Inglaterra solicitará adesão ao pacto de livre comércio da Ásia-Pacífico


INGLATERRA - A Inglaterra fará um pedido formal para ingressar no bloco de livre comércio de 11 membros da Parceria Trans-Pacífico, disse seu ministério de comércio no sábado.

A secretária de Comércio Internacional, Liz Truss, falará com seus colegas do Japão e da Nova Zelândia na manhã de segunda-feira, disse o departamento, com negociações formais previstas para começar nesta primavera.


A Grã-Bretanha se tornaria o primeiro novo país a aderir à TPP desde sua formação em 2018, bem como a primeira nação fora do Pacífico. O acordo regional agrupa Austrália, Brunei, Canadá, Chile, Japão, Malásia, México, Nova Zelândia, Peru, Cingapura e Vietnã.


Em um comunicado, o primeiro-ministro britânico Boris Johnson disse que a inscrição para ingressar no TPP mostrou "ambição de fazer negócios nas melhores condições com nossos amigos e parceiros em todo o mundo", acrescentando que a Grã-Bretanha deseja ser "um campeão entusiasta do livre comércio global . "


O anúncio foi feito um ano após a saída da Grã-Bretanha da União Europeia, o que permitiu ao governo formar acordos de livre comércio independentes com outras nações fora do bloco.


A Grã-Bretanha e o Japão concluíram um pacto de livre comércio bilateral em outubro de 2020, após cinco meses de negociações. O tratado entrou em vigor em 1º de janeiro deste ano.


O ministro do Japão encarregado das negociações da TPP, Yasutoshi Nishimura, expressou esperança no Twitter de que a Grã-Bretanha "demonstre sua forte determinação em cumprir integralmente as obrigações de alto padrão" do pacto de livre comércio.


"Acredito que o pedido de adesão do Reino Unido terá um grande potencial para expandir as regras de alto padrão além da Ásia-Pacífico", ele tuitou.

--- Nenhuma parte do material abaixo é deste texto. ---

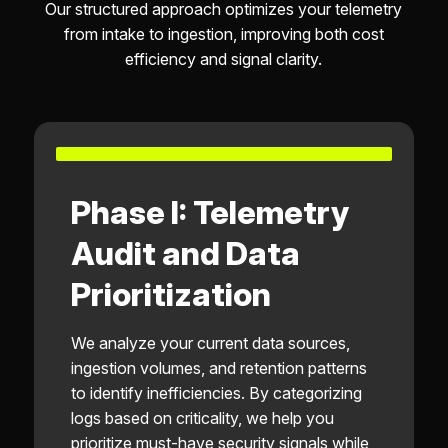
Our structured approach optimizes your telemetry
from intake to ingestion, improving both cost
efficiency and signal clarity.
Phase I: Telemetry
Audit and Data
Prioritization
We analyze your current data sources,
ingestion volumes, and retention patterns
to identify inefficiencies. By categorizing
logs based on criticality, we help you
prioritize must-have security signals while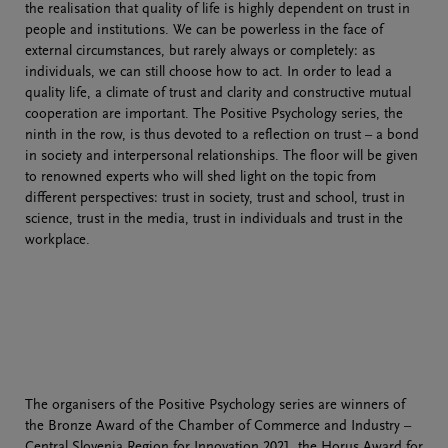
the realisation that quality of life is highly dependent on trust in
people and institutions. We can be powerless in the face of
external circumstances, but rarely always or completely: as
individuals, we can still choose how to act. In order to lead a
quality life, a climate of trust and clarity and constructive mutual
cooperation are important. The Positive Psychology series, the
ninth in the row, is thus devoted to a reflection on trust – a bond
in society and interpersonal relationships. The floor will be given
to renowned experts who will shed light on the topic from
different perspectives: trust in society, trust and school, trust in
science, trust in the media, trust in individuals and trust in the
workplace.
The organisers of the Positive Psychology series are winners of
the Bronze Award of the Chamber of Commerce and Industry –
Central Slovenia Region for Innovation 2021, the Horus Award for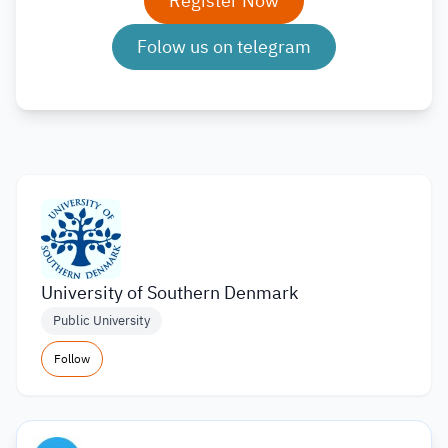
Register Now
Folow us on telegram
University of Southern Denmark
Public University
Follow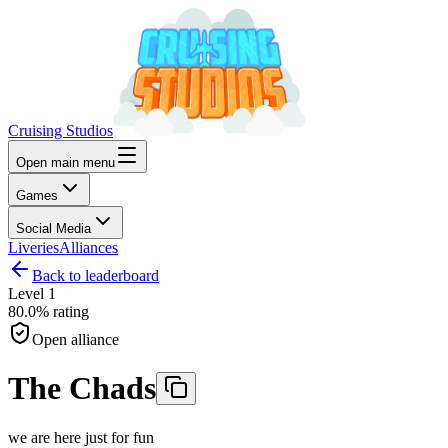
Cruising Studios
Open main menu
Games
Social Media
Liveries
Alliances
Back to leaderboard
Level
1
80.0%
rating
Open alliance
The Chads
we are here just for fun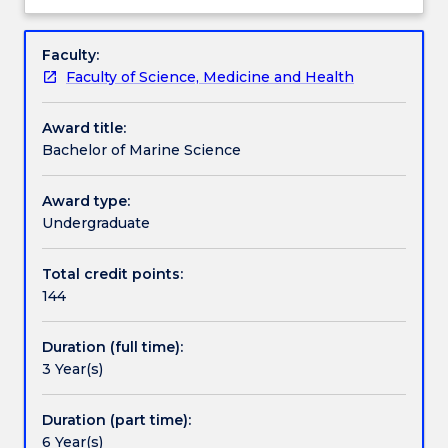
about
science
You will learn the skills required for a career in
Credit for prior learning
Overview
that
government, industry and environment-related
Faculty:
deals
companies.
Faculty of Science, Medicine and Health
with
The program has core subjects in each year plus
Pathways and nested qualifications
the
flexible optional subjects.
Award title:
study
Bachelor of Marine Science
of
Contact details
the
ocean.
Award type:
You
Undergraduate
Handbook directory
will
study
Total credit points:
the
144
biological
nature
Duration (full time):
and
3 Year(s)
capacity
of
oceans,
Duration (part time):
their
6 Year(s)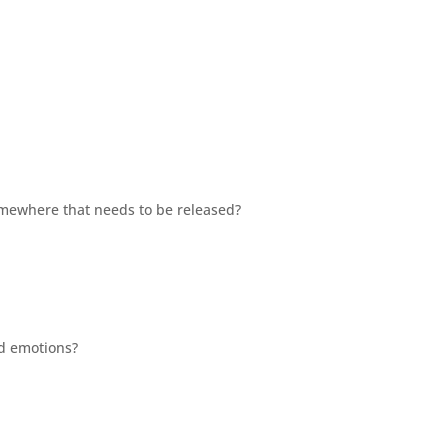
mewhere that needs to be released?
ed emotions?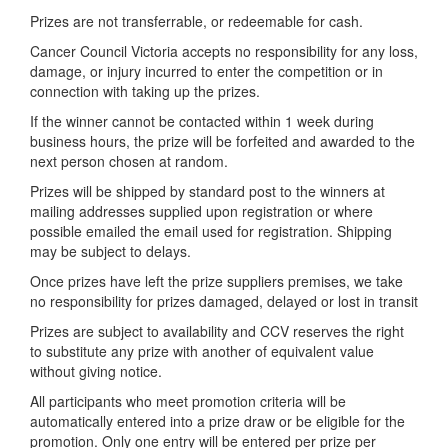
Prizes are not transferrable, or redeemable for cash.
Cancer Council Victoria accepts no responsibility for any loss,
damage, or injury incurred to enter the competition or in
connection with taking up the prizes.
If the winner cannot be contacted within 1 week during
business hours, the prize will be forfeited and awarded to the
next person chosen at random.
Prizes will be shipped by standard post to the winners at
mailing addresses supplied upon registration or where
possible emailed the email used for registration. Shipping
may be subject to delays.
Once prizes have left the prize suppliers premises, we take
no responsibility for prizes damaged, delayed or lost in transit
Prizes are subject to availability and CCV reserves the right
to substitute any prize with another of equivalent value
without giving notice.
All participants who meet promotion criteria will be
automatically entered into a prize draw or be eligible for the
promotion. Only one entry will be entered per prize per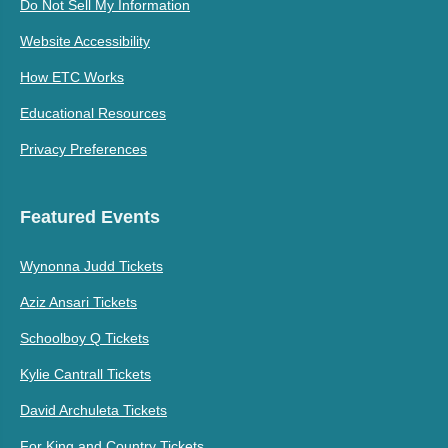
Do Not Sell My Information
Website Accessibility
How ETC Works
Educational Resources
Privacy Preferences
Featured Events
Wynonna Judd Tickets
Aziz Ansari Tickets
Schoolboy Q Tickets
Kylie Cantrall Tickets
David Archuleta Tickets
For King and Country Tickets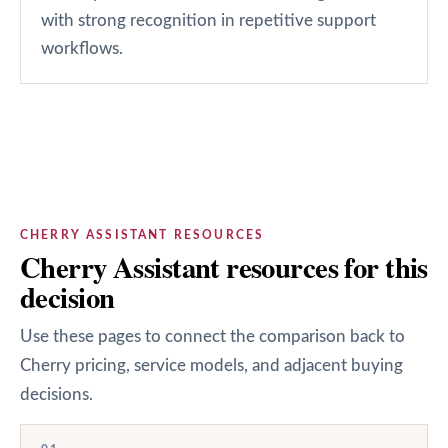
with strong recognition in repetitive support
workflows.
CHERRY ASSISTANT RESOURCES
Cherry Assistant resources for this
decision
Use these pages to connect the comparison back to
Cherry pricing, service models, and adjacent buying
decisions.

China, Coréia do Sul, Taiwan e Tailândia também expressaram interesse em aderir ao TPP, formalmente conhecido como Acordo Abrangente e Progressivo para Parceria Transpacífico, que cobre cerca de 13% do produto interno bruto mundial.


Os Estados Unidos participaram das negociações e foram um dos 12 signatários originais do acordo até que o ex-presidente Donald Trump retirou a nação em 2017, antes que o acordo fosse ratificado.